# Page:
Il ne me reste qu'à vous supplier de traiter avec bénignité la personne de M. Cailly, qui est d'ailleurs un digne curé, à ce que j'apprends, supposé qu'il se range à la doctrine que vous lui enseignerez, et qu'il contente l'Eglise par sa soumission. Voici donc le jugement que j'en porterais; après quoi il ne me restera qu'à vous assurer de mes très-humbles respects.

 

JUGEMENT sur le livre intitulé : Durand commenté, ou l'accord de la philosophie avec la théologie, touchant la transsubstantiation de l'Eucharistie; à Cologne, chez Pierre Marteau, aux trois Colombes, 1700.

# Entrées fournies:
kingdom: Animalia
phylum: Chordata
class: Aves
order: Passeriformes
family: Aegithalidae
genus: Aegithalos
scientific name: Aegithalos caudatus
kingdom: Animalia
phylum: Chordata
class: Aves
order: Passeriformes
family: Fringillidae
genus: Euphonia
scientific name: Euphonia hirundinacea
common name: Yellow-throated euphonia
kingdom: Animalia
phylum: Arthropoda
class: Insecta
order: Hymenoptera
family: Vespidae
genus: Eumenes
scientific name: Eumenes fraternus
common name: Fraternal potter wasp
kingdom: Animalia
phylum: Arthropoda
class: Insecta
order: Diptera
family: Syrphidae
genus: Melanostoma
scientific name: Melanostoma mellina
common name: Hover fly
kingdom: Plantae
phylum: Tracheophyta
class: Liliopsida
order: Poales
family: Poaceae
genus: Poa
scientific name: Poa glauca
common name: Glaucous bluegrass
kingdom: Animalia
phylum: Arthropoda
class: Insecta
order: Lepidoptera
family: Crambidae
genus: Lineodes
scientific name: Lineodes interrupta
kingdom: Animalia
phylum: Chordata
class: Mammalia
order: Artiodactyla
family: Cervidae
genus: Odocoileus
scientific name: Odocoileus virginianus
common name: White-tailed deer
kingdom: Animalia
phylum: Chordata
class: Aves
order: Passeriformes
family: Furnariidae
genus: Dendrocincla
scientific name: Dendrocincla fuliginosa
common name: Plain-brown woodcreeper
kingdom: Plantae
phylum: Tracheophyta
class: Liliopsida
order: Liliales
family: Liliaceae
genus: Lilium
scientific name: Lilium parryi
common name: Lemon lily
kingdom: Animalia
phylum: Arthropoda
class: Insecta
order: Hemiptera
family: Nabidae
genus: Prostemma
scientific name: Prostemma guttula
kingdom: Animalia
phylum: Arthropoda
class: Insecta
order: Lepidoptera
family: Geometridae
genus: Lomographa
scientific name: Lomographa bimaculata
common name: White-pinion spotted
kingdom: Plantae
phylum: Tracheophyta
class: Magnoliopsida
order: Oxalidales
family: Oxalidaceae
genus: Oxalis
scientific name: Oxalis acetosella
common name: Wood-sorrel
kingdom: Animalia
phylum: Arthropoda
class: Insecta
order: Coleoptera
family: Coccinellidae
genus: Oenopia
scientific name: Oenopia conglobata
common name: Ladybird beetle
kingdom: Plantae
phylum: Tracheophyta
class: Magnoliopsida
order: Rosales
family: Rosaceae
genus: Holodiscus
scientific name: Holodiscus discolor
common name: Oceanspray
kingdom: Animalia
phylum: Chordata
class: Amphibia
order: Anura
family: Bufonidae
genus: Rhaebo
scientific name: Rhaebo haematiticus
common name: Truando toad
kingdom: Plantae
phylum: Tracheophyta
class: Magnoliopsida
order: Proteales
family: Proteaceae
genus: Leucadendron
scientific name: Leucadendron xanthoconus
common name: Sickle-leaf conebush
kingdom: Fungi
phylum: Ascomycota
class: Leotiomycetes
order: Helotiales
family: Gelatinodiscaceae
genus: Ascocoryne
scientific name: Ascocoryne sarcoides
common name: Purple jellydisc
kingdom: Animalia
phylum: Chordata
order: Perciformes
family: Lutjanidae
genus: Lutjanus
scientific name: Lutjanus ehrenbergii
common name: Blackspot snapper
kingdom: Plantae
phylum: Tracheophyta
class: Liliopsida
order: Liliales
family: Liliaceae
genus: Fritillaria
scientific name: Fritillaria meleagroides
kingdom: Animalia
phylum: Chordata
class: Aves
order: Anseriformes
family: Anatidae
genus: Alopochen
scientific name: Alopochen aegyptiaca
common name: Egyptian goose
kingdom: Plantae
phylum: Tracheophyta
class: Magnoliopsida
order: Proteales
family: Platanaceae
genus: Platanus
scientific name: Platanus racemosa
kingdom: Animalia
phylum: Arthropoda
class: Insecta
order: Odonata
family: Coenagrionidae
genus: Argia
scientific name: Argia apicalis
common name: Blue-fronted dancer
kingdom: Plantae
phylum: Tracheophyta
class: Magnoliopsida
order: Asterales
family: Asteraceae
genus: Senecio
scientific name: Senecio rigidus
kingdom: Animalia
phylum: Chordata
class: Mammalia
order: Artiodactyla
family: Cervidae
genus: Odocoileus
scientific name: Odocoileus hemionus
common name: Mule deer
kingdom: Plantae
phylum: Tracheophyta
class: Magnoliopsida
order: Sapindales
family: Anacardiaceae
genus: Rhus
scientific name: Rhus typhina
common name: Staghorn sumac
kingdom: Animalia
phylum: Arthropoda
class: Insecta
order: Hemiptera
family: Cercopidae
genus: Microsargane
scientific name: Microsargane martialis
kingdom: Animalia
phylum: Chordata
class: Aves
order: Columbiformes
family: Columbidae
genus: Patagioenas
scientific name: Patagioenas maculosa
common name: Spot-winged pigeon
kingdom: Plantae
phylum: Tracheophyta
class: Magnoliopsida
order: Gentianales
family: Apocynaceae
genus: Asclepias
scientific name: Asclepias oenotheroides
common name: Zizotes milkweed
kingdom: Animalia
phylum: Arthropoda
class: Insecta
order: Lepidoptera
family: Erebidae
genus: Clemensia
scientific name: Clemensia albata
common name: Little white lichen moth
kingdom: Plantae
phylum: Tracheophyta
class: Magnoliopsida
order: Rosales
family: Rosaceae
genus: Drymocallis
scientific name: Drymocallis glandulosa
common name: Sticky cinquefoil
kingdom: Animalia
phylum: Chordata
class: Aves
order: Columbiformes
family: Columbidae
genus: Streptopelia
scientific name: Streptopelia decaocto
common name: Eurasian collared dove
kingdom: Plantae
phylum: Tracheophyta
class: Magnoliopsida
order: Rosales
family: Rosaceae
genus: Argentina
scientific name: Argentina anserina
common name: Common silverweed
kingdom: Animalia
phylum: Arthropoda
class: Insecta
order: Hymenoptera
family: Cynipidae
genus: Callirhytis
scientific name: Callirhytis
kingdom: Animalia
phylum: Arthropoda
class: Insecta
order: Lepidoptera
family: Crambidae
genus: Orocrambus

# Objectif 1:
D'après la page, dans quelle ville et en quelle année le livre « Durand commenté » a-t-il été publié ?
# Objectif 2:
Relevez mot pour mot, dans la page, tout le passage qui va de « JUGEMENT sur le » jusqu'à « trois Colombes, 1700. ».

# Réponse rédigée 1:
À Cologne, en 1700.

# Réponse rédigée 2:
JUGEMENT sur le livre intitulé : Durand commenté, ou l'accord de la philosophie avec la théologie, touchant la transsubstantiation de l'Eucharistie; à Cologne, chez Pierre Marteau, aux trois Colombes, 1700.